The celebration of the harvest is an important part of Tết Trung Thu, as many Vietnamese live in rural areas and work as farmers. Tết Trung Thu marks a joyous occasion when the work is finished and there’s time to spend with loved ones.

Preparations begin

As an important festival for children, toys can be found all over Vietnam's cities the weeks before Mid-autumn.

In the weeks before Tết Trung Thu, you will see and hear groups of lion dancers practicing on the streets. Mooncake stalls appear on every other corner, pop-ups with elaborately decorated boxes filled with a variety of mystery cakes and fillings. City districts team up with preparations of toys, lanterns and colourful masks in anticipation. The most popular Trung Thu lantern is a star made with red cellophane. You’ll see these lanterns for sale on streets all over Vietnam in the days leading up to the festival.

Mooncake madness

Mooncakes are best enjoyed with a hot cup of green tea. 

All across Vietnam, families welcome Tết Trung Thu by placing a five-fruit tray and cakes on our ancestral altar. We offer the food to our ancestors and worship, before feasting on mooncakes -- usually outside under the light of the moon. Round or square, these cakes are moulded with elaborate details of flowers, carp and geometric patterns.

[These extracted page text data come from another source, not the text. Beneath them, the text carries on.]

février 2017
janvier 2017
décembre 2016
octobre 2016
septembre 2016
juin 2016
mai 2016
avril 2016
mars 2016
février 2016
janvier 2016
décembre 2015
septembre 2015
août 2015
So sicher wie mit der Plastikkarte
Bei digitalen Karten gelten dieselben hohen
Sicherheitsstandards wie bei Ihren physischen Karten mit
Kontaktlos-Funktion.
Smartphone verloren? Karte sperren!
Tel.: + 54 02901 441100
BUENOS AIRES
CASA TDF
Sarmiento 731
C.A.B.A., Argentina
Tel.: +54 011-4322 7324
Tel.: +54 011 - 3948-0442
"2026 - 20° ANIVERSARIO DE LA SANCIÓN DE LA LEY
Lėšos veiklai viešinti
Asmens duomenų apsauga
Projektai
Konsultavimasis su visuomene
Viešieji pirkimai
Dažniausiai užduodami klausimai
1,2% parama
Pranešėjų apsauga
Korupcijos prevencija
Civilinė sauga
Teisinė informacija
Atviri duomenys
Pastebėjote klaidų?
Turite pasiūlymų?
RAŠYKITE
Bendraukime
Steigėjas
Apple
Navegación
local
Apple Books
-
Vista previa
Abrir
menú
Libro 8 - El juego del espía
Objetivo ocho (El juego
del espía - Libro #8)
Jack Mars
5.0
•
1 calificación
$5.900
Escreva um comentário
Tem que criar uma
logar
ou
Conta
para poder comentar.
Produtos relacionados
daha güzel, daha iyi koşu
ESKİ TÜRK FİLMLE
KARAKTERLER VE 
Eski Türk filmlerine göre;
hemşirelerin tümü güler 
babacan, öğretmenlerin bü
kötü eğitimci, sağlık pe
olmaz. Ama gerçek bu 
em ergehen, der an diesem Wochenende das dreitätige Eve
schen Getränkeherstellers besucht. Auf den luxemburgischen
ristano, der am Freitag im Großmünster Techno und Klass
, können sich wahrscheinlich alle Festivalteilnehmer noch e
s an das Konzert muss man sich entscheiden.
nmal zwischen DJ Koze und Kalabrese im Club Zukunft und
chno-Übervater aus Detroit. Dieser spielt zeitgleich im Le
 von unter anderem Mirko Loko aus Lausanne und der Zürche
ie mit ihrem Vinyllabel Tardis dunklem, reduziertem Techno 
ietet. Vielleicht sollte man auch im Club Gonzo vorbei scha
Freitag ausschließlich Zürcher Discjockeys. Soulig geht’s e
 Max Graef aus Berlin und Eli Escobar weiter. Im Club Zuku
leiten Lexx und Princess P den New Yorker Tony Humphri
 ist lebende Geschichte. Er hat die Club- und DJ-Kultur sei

The two most common types are bánh dẻo (soft, sticky cakes with a mochi-texture) and bánh nướng (baked cakes with a thick wheat crust). Mooncakes in Vietnam come in a seemingly infinite variety of flavours, both sweet and savoury. Feel free to buy a box of mooncakes to enjoy yourself, or to share with your Vietnamese friends and hosts.

Moonlit celebrations

Families pick up lanterns, toys and treats in the alleyways of Ho Chi Minh City's Cholon District. 

On the night of the full moon, children bearing brightly coloured lanterns form raucous processions and tour their neighbourhoods singing songs. You will see a male dancer wearing a round happy-faced mask that symbolises the moon. He urges the lion dancers on and delights the crowd with his comical moves. This is the Earth God, Ông Địa, who represents the fullness of the earth and reminds onlookers to give thanks for its bounty. Ông Địa always brings joy and puts a smile on every Vietnamese child's face. 

Lion dancing

mid-autumn festival Vietnam 2020Lion heads on display for purchase in Ho Chi Minh City. 

Lion dancing or múa lân is an essential element of the Mid-autumn festivities. Groups of children gather, each carrying a red lantern. Everyone sings along to the cheerful Mid-autumn Festival songs memorized since childhood. Excitement peaks when drumbeats ring out from down the dark street. The smaller kids shrink back and the older ones run forward as a mythical lion bursts into their courtyard, its giant head and sinuous body borne by a team of acrobatic dancers.

With its gaping mouth and protruding eyes, the lion is both comical and formidable. The dancers lunge closer to the crowd, making the kids scream and laugh at their antics. Under the light of the full moon, the lion’s red sequined body sparkles as it dances. For Vietnamese children, not much else beats this spectacular performance on the night of Trung Thu.